--- Material ---

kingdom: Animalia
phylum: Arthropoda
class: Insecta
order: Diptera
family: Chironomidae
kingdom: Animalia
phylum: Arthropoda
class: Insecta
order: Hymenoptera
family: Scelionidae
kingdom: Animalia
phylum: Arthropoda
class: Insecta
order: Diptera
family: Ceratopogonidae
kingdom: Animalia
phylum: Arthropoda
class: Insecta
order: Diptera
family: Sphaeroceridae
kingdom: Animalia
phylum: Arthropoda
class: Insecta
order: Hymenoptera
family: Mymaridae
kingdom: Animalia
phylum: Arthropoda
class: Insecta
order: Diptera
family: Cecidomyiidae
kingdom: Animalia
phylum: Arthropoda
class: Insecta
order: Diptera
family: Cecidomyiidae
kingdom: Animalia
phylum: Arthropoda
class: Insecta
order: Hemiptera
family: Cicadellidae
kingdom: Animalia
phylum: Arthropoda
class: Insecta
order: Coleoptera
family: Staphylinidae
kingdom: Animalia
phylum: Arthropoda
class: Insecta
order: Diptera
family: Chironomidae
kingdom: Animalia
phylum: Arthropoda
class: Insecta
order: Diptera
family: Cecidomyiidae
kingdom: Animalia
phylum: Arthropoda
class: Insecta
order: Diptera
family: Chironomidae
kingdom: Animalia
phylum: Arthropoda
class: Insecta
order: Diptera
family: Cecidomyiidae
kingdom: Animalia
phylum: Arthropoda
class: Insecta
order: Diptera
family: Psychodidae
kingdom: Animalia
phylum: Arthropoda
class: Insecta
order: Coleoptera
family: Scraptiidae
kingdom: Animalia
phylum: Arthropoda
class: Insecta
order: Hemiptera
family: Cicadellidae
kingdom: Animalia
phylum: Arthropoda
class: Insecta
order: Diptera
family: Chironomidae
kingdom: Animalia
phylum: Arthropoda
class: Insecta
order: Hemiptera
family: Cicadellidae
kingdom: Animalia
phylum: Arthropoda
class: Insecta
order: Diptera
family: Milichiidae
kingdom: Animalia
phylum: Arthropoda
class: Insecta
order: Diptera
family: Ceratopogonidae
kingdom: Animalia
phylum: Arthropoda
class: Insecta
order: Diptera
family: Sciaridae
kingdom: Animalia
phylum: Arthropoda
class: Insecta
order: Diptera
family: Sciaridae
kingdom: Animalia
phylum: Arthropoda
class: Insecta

---

What the task requires: Put the lines from the start of the items up to and including the line with "family: Sphaeroceridae" into a JSON list of strings, one string per line, leaving out any blank lines.

Answer to the exercise:
[
  "kingdom: Animalia",
  "phylum: Arthropoda",
  "class: Insecta",
  "order: Diptera",
  "family: Chironomidae",
  "kingdom: Animalia",
  "phylum: Arthropoda",
  "class: Insecta",
  "order: Hymenoptera",
  "family: Scelionidae",
  "kingdom: Animalia",
  "phylum: Arthropoda",
  "class: Insecta",
  "order: Diptera",
  "family: Ceratopogonidae",
  "kingdom: Animalia",
  "phylum: Arthropoda",
  "class: Insecta",
  "order: Diptera",
  "family: Sphaeroceridae"
]